Records from a collection -
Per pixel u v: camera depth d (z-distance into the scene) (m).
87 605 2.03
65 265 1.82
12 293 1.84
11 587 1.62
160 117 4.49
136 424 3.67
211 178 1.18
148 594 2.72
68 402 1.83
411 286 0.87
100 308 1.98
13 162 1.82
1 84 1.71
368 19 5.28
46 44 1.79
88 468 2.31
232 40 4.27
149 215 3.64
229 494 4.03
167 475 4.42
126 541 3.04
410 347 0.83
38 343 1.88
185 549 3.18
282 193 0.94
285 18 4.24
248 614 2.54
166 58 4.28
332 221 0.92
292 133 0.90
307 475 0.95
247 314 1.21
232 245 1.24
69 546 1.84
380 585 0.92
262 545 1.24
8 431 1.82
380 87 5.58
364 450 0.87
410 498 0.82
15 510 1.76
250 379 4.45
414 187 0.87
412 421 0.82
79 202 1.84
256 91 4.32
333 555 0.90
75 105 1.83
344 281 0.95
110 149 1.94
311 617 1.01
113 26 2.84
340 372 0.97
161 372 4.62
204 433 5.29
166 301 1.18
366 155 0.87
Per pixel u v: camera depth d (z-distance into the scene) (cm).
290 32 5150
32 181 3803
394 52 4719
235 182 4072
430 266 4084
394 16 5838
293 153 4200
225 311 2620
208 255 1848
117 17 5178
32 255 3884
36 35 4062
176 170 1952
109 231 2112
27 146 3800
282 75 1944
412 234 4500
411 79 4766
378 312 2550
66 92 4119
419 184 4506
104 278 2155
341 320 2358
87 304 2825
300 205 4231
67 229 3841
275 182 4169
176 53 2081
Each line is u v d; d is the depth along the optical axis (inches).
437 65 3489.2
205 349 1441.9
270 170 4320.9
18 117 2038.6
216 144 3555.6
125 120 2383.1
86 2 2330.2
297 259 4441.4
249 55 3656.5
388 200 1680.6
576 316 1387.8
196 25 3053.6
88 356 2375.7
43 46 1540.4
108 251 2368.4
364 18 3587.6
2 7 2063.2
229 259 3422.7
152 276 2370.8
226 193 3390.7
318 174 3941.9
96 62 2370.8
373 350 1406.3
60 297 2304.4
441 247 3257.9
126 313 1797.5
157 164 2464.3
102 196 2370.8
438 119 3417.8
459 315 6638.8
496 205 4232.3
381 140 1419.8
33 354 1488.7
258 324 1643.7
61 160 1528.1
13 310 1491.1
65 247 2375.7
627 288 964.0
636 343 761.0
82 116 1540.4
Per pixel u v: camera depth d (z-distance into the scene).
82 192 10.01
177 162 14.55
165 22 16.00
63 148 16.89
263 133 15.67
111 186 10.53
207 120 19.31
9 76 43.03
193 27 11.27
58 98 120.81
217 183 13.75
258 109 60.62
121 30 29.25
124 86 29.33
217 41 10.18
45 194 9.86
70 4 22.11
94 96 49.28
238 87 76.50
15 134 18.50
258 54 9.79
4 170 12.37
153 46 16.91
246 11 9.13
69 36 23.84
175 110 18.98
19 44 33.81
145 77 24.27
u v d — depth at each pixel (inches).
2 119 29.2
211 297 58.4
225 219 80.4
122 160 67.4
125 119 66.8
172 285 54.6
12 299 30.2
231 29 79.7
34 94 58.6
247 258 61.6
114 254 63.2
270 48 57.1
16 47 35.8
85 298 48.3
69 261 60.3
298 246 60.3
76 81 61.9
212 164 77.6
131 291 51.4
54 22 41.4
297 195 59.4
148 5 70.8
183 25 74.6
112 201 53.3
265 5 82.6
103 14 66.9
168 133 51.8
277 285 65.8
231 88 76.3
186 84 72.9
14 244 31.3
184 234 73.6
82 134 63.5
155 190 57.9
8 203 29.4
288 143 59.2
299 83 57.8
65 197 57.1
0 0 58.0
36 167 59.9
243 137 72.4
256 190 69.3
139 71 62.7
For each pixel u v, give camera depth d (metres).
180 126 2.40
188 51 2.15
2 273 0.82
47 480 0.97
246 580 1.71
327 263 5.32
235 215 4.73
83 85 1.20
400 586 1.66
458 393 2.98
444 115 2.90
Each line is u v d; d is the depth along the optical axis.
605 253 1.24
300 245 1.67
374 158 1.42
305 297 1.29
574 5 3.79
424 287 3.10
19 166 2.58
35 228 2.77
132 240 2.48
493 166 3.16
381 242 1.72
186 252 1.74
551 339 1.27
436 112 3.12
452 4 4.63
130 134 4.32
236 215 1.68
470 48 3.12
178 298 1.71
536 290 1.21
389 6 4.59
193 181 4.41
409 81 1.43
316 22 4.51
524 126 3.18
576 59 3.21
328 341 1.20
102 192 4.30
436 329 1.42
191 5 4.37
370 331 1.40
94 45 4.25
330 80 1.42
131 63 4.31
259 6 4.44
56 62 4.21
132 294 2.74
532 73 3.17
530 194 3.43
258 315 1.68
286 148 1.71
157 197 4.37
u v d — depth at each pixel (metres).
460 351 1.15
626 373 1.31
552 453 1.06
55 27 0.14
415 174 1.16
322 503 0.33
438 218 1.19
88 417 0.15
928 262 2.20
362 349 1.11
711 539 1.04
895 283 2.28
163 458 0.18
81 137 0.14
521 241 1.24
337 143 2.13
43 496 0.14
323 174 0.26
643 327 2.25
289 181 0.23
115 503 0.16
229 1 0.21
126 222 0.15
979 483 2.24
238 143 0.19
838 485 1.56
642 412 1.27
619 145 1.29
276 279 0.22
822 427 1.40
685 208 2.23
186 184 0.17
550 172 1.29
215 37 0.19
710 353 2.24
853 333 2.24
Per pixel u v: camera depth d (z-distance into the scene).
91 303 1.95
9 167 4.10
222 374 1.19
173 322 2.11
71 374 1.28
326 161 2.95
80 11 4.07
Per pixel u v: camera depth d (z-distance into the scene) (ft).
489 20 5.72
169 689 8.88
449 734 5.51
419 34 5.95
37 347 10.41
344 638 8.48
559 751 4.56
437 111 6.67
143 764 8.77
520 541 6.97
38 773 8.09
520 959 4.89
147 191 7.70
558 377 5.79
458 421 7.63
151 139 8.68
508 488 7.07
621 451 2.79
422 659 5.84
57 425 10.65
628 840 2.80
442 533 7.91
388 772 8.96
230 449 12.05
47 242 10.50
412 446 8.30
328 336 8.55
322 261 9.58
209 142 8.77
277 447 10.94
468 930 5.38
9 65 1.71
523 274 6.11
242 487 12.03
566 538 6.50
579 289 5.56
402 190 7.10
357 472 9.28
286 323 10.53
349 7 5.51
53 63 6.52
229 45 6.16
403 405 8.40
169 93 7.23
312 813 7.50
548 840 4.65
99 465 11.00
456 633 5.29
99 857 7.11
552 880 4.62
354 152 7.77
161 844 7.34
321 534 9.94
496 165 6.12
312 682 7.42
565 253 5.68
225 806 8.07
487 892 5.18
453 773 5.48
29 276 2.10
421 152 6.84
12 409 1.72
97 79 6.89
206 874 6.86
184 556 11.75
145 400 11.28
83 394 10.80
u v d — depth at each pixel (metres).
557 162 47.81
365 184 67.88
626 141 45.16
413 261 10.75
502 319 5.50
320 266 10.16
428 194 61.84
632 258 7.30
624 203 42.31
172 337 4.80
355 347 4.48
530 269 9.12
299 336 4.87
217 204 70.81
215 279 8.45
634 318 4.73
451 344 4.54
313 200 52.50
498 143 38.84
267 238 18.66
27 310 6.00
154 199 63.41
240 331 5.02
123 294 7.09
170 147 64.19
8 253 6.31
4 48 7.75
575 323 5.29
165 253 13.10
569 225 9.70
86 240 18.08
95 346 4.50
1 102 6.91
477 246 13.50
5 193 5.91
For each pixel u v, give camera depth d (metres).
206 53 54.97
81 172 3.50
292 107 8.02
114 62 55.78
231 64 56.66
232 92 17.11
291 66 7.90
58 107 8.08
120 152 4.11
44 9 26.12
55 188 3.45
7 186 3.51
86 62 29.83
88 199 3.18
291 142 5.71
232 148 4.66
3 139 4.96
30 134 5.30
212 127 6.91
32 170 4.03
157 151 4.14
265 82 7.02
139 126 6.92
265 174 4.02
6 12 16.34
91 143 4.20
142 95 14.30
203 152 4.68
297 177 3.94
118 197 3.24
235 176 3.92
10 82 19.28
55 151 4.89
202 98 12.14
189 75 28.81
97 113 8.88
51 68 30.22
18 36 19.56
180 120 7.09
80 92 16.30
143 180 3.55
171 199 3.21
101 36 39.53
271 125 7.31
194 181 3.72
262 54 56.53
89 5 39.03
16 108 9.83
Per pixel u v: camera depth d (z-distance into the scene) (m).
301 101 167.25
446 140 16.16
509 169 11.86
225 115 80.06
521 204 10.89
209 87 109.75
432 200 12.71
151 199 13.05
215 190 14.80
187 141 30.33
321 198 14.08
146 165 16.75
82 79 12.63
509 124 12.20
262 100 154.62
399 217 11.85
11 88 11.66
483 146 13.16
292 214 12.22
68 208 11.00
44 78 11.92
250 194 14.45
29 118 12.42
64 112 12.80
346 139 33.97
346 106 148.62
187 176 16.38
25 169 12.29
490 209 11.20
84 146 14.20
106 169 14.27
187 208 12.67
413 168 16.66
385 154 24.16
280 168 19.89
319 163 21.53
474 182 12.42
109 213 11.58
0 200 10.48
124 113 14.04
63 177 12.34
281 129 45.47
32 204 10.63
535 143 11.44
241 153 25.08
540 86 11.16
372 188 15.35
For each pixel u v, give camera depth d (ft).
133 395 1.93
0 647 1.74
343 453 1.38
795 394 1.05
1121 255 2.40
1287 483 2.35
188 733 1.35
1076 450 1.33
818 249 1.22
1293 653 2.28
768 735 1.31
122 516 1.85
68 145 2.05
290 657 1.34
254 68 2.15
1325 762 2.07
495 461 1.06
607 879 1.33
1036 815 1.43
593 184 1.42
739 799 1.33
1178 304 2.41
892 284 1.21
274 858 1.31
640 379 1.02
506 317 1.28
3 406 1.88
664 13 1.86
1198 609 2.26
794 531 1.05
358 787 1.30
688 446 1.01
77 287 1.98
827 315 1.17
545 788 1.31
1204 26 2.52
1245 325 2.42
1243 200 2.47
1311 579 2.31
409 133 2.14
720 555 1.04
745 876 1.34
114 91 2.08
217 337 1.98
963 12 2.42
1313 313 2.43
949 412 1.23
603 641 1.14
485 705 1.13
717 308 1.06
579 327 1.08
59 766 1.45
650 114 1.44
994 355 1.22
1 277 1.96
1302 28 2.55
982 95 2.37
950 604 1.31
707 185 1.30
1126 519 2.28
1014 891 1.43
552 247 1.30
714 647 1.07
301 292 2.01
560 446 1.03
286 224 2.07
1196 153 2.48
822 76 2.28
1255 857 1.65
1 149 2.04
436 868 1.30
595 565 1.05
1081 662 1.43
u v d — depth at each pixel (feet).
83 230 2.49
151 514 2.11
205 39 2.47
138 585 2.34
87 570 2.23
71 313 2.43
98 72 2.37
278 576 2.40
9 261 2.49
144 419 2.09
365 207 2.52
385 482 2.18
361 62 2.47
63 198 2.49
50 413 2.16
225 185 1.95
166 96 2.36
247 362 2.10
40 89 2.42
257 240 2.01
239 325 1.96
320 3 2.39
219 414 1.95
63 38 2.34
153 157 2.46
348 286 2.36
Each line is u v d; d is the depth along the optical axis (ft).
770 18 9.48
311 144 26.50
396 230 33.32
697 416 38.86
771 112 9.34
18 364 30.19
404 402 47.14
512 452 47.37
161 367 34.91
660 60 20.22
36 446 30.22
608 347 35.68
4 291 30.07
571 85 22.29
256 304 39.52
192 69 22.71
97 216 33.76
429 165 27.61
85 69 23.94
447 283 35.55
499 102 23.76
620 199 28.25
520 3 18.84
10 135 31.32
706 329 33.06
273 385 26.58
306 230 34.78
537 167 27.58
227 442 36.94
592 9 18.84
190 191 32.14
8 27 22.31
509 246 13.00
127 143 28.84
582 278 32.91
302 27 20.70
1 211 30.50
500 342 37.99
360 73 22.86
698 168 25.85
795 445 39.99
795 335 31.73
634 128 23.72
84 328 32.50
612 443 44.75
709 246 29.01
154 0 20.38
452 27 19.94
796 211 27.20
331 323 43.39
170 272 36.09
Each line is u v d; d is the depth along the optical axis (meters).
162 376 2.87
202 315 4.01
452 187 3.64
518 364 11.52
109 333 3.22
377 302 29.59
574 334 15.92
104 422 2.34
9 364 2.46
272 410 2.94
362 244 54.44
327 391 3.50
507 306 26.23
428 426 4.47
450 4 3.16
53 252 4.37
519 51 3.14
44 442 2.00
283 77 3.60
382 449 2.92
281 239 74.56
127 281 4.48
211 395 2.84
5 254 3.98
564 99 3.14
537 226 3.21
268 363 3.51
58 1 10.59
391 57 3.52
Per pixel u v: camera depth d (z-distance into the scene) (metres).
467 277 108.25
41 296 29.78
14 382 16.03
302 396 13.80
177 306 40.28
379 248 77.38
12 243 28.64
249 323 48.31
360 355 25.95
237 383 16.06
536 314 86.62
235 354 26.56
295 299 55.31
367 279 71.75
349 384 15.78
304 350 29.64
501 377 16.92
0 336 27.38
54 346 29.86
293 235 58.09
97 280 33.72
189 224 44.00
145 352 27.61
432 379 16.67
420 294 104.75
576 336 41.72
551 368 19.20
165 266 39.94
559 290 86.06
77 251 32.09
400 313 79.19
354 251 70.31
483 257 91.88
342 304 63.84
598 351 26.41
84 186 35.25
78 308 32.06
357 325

What you are asked to do -
An exact copy of the lines above, from the one containing "222 374 1.19" through the one containing "277 447 10.94", is the whole of the answer.

Exercise result -
222 374 1.19
173 322 2.11
71 374 1.28
326 161 2.95
80 11 4.07
Per pixel u v: camera depth d (z-distance into the scene) (ft).
489 20 5.72
169 689 8.88
449 734 5.51
419 34 5.95
37 347 10.41
344 638 8.48
559 751 4.56
437 111 6.67
143 764 8.77
520 541 6.97
38 773 8.09
520 959 4.89
147 191 7.70
558 377 5.79
458 421 7.63
151 139 8.68
508 488 7.07
621 451 2.79
422 659 5.84
57 425 10.65
628 840 2.80
442 533 7.91
388 772 8.96
230 449 12.05
47 242 10.50
412 446 8.30
328 336 8.55
322 261 9.58
209 142 8.77
277 447 10.94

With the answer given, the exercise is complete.